Which brings us, I think, to the fundamental toxic precondition lurking behind every other toxic precondition: the strong desire we have for some kind of guarantee – before we embark on a new activity, or even just allow ourselves to relax into life – that it’ll all unfold safely and securely, that we’ll retain the feeling of being in control. That’s what you’re surrendering, in a small way, when you go ahead and write a few hundred words of your novel, with no certainty they’ll be any good. Or when you move forward with the day’s projects despite not having carried out your morning routine to the letter. It’s also what you’re surrendering when you decide to cut yourself a bit more slack in life – because who knows what chaos might unfold if you stopped yelling internally at yourself to work harder or do better, if you stopped watching yourself like a hawk for signs of backsliding? In other words: we don’t erect toxic preconditions simply because we’re irrational, self-defeating idiots. We do it because we want to feel secure, and to avoid the risk of experiencing emotions we’re unsure we’d be able to handle.
This explains why it can be so powerfully liberating – and action-triggering – to understand that the uncertainty and insecurity you imagine you’re avoiding is in fact how things already are for you. As the great Elizabeth Gilbert puts it: “You are afraid of surrender because you don’t want to lose control. But you never had control; all you had was anxiety.” Getting past toxic preconditions is less a matter of being willing to step into the unknown than of realising that you’re already in the unknown. And that since the rest of your life will doubtless contain a mix of pains and pleasures anyway – in proportions you’re completely unable to predict – you’ve got less to lose by just doing the things you’ve been contemplating doing, or showing up for life in the manner that feels most sane, relaxed, and energising to you.
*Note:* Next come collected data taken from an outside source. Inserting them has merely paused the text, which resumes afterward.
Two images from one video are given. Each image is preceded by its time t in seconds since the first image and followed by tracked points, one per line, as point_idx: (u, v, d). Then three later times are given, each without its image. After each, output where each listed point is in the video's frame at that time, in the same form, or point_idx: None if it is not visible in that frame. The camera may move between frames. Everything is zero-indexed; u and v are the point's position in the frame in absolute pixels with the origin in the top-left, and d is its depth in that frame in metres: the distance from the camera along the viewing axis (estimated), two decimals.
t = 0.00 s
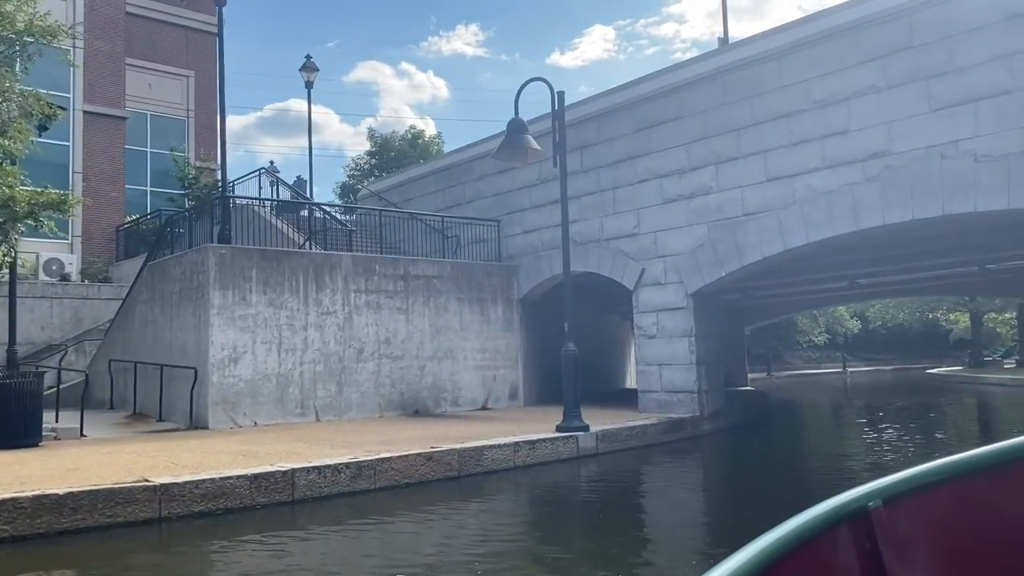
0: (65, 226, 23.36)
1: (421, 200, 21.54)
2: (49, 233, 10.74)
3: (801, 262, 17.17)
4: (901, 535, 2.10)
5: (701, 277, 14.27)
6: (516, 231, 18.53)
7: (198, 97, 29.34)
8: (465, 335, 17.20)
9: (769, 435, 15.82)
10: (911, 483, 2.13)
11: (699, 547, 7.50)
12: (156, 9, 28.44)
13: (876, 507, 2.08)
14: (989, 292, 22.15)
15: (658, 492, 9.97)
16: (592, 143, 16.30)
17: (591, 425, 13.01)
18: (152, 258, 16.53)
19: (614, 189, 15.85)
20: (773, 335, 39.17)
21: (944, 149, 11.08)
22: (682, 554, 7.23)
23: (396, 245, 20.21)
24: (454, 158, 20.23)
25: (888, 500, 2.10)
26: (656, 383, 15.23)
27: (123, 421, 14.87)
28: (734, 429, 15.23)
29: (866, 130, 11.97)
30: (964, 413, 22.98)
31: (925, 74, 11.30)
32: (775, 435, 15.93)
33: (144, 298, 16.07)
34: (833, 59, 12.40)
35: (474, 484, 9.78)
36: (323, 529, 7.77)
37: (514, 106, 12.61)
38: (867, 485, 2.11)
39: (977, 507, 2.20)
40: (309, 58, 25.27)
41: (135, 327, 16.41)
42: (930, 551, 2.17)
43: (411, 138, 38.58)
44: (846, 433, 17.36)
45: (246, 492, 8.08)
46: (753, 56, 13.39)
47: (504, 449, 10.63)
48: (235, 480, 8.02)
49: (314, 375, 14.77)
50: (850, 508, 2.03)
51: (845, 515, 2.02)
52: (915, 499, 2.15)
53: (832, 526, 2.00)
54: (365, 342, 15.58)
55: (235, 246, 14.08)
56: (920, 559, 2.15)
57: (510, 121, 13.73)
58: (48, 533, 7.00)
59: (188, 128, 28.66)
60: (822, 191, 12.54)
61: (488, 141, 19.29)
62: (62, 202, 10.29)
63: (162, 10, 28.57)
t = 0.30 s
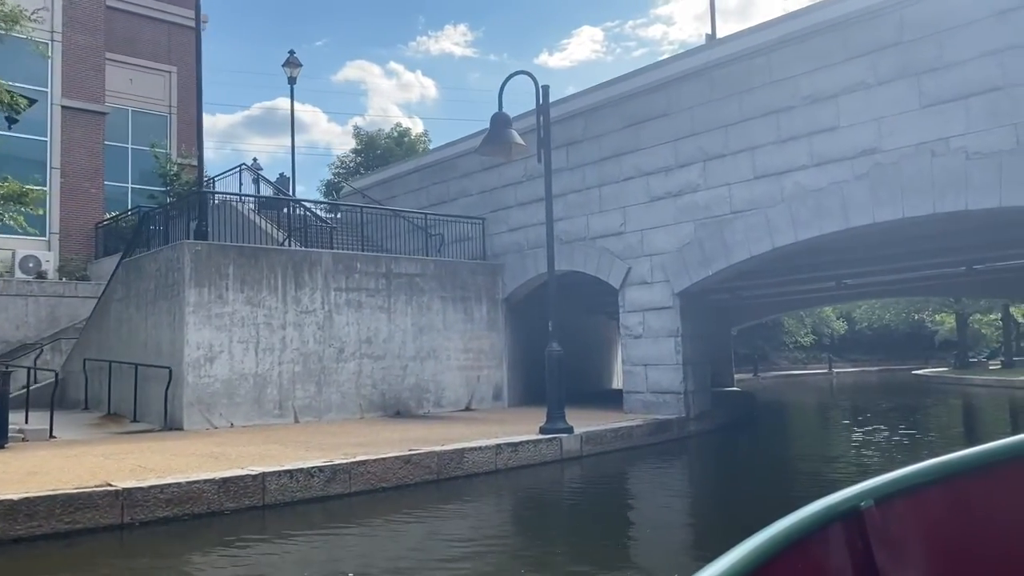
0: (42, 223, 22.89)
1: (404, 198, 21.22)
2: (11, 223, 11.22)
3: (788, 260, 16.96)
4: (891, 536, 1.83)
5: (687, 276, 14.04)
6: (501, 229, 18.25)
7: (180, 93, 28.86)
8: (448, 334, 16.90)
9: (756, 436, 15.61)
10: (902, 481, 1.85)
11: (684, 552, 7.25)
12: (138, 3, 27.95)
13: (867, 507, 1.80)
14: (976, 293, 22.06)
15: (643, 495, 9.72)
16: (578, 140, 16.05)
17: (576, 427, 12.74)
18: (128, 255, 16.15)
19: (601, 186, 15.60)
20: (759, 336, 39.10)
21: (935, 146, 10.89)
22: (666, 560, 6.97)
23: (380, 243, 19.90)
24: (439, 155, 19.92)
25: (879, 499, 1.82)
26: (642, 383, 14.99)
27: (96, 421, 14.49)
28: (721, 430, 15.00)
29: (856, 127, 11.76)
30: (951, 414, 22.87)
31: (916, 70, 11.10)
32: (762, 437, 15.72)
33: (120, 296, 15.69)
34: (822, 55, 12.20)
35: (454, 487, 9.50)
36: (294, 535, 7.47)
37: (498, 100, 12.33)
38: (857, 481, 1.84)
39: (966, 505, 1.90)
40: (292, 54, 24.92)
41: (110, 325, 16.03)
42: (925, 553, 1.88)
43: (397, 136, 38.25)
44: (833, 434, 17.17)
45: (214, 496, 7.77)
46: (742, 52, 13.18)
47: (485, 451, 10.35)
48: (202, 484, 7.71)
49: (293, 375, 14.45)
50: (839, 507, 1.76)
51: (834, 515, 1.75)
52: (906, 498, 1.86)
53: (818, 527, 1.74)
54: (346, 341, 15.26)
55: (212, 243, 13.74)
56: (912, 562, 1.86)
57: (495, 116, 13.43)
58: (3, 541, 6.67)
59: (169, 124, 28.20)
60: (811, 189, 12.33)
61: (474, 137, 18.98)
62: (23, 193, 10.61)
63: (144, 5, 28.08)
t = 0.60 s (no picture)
0: (17, 218, 22.40)
1: (387, 194, 20.88)
2: None
3: (775, 258, 16.73)
4: (885, 535, 1.87)
5: (674, 274, 13.78)
6: (485, 226, 17.94)
7: (161, 87, 28.37)
8: (431, 333, 16.57)
9: (742, 438, 15.38)
10: (898, 480, 1.89)
11: (669, 556, 6.97)
12: None
13: (861, 505, 1.84)
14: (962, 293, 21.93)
15: (628, 498, 9.44)
16: (564, 135, 15.77)
17: (559, 428, 12.45)
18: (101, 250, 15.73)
19: (587, 182, 15.32)
20: (744, 336, 39.00)
21: (926, 141, 10.67)
22: (651, 565, 6.69)
23: (362, 240, 19.59)
24: (422, 150, 19.59)
25: (875, 497, 1.86)
26: (628, 383, 14.72)
27: (67, 422, 14.08)
28: (707, 431, 14.76)
29: (847, 122, 11.52)
30: (937, 415, 22.75)
31: (907, 64, 10.88)
32: (749, 438, 15.48)
33: (93, 293, 15.28)
34: (812, 49, 11.97)
35: (432, 491, 9.19)
36: (261, 541, 7.15)
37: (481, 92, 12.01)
38: (855, 481, 1.87)
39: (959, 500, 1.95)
40: (274, 48, 24.49)
41: (83, 323, 15.62)
42: (919, 550, 1.93)
43: (382, 133, 37.88)
44: (820, 435, 16.97)
45: (179, 501, 7.45)
46: (730, 46, 12.93)
47: (465, 453, 10.05)
48: (166, 488, 7.38)
49: (271, 374, 14.10)
50: (834, 505, 1.79)
51: (829, 513, 1.79)
52: (901, 496, 1.91)
53: (813, 525, 1.76)
54: (325, 340, 14.92)
55: (186, 238, 13.36)
56: (907, 559, 1.92)
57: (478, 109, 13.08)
58: None
59: (149, 118, 27.72)
60: (799, 186, 12.10)
61: (458, 132, 18.65)
62: None
63: None
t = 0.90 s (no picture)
0: None
1: (370, 189, 20.53)
2: None
3: (762, 257, 16.51)
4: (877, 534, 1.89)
5: (660, 271, 13.53)
6: (468, 222, 17.63)
7: (142, 81, 27.88)
8: (413, 331, 16.25)
9: (728, 438, 15.14)
10: (886, 479, 1.92)
11: (653, 561, 6.70)
12: None
13: (855, 505, 1.85)
14: (948, 292, 21.82)
15: (611, 500, 9.17)
16: (548, 130, 15.48)
17: (542, 429, 12.17)
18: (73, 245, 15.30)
19: (572, 178, 15.04)
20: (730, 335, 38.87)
21: (917, 137, 10.46)
22: (634, 570, 6.42)
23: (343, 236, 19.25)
24: (405, 145, 19.27)
25: (867, 497, 1.88)
26: (613, 383, 14.46)
27: (36, 421, 13.66)
28: (692, 432, 14.52)
29: (837, 117, 11.30)
30: (922, 415, 22.64)
31: (898, 58, 10.66)
32: (735, 439, 15.26)
33: (64, 289, 14.86)
34: (801, 43, 11.74)
35: (409, 494, 8.88)
36: (227, 547, 6.82)
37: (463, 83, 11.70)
38: (844, 482, 1.90)
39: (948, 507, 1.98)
40: (256, 41, 24.10)
41: (55, 320, 15.20)
42: (910, 552, 1.95)
43: (366, 129, 37.50)
44: (806, 436, 16.76)
45: (141, 506, 7.11)
46: (717, 39, 12.68)
47: (444, 455, 9.75)
48: (127, 493, 7.03)
49: (247, 373, 13.75)
50: (829, 505, 1.81)
51: (824, 512, 1.80)
52: (893, 496, 1.93)
53: (808, 525, 1.78)
54: (303, 337, 14.58)
55: (159, 232, 12.99)
56: (900, 558, 1.93)
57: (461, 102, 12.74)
58: None
59: (129, 112, 27.21)
60: (788, 182, 11.87)
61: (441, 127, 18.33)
62: None
63: None
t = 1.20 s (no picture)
0: None
1: (351, 184, 20.19)
2: None
3: (748, 254, 16.29)
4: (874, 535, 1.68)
5: (646, 268, 13.28)
6: (451, 218, 17.33)
7: (121, 74, 27.35)
8: (394, 329, 15.94)
9: (713, 439, 14.92)
10: (885, 475, 1.70)
11: (636, 564, 6.44)
12: None
13: (849, 502, 1.66)
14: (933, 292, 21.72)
15: (594, 502, 8.90)
16: (533, 124, 15.20)
17: (524, 429, 11.89)
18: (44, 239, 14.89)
19: (557, 173, 14.77)
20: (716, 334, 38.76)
21: (908, 132, 10.25)
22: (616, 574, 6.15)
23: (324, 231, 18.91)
24: (387, 139, 18.94)
25: (861, 494, 1.68)
26: (597, 382, 14.20)
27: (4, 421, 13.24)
28: (678, 432, 14.28)
29: (827, 112, 11.07)
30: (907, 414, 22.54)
31: (889, 51, 10.45)
32: (721, 440, 15.05)
33: (34, 284, 14.44)
34: (790, 36, 11.52)
35: (385, 498, 8.58)
36: (189, 552, 6.50)
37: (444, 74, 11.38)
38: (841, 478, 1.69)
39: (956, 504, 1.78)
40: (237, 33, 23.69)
41: (25, 317, 14.77)
42: (909, 551, 1.74)
43: (351, 125, 37.12)
44: (792, 436, 16.57)
45: (99, 510, 6.77)
46: (705, 32, 12.44)
47: (422, 457, 9.45)
48: (84, 497, 6.70)
49: (222, 371, 13.39)
50: (821, 501, 1.61)
51: (817, 509, 1.60)
52: (891, 493, 1.72)
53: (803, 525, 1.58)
54: (281, 335, 14.24)
55: (132, 226, 12.61)
56: (897, 559, 1.73)
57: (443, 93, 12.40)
58: None
59: (108, 105, 26.68)
60: (776, 177, 11.64)
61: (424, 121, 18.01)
62: None
63: None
Horton offers some good tips for writers, including Clive Thompson’s splendidly eccentric approach of deliberately messing up his first drafts, with “//” symbols and hyphens all over the place, so as to enhance the sense of their being provisional. Beyond writing, I’ve also found it useful to employ my own form of tiny experiment, which works like this: if there’s some activity or way of being you feel reluctant to try, put a prominent marker in your calendar two weeks from now, or set a phone reminder, and tell yourself you’ll be free to revert to your old ways once that date rolls around. This serves as a psychological safety net – so now you can jump. And you no longer need so much confidence that you’re choosing the right path, because after all, even if it’s true that you’re a terrible procrastinator, or deluded about your creative talents, or a bad parent, or whatever else it is that you tend to berate yourself about, well… what difference is two more weeks of missteps really going to make?
You never had control; all you had was anxiety. And when you let go of that, even a little bit, what you’re left with is one of the most powerful reasons imaginable for taking any action that feels as though it might make life more meaningful or vibrant, which is that frankly, at the end of the day, you might as well.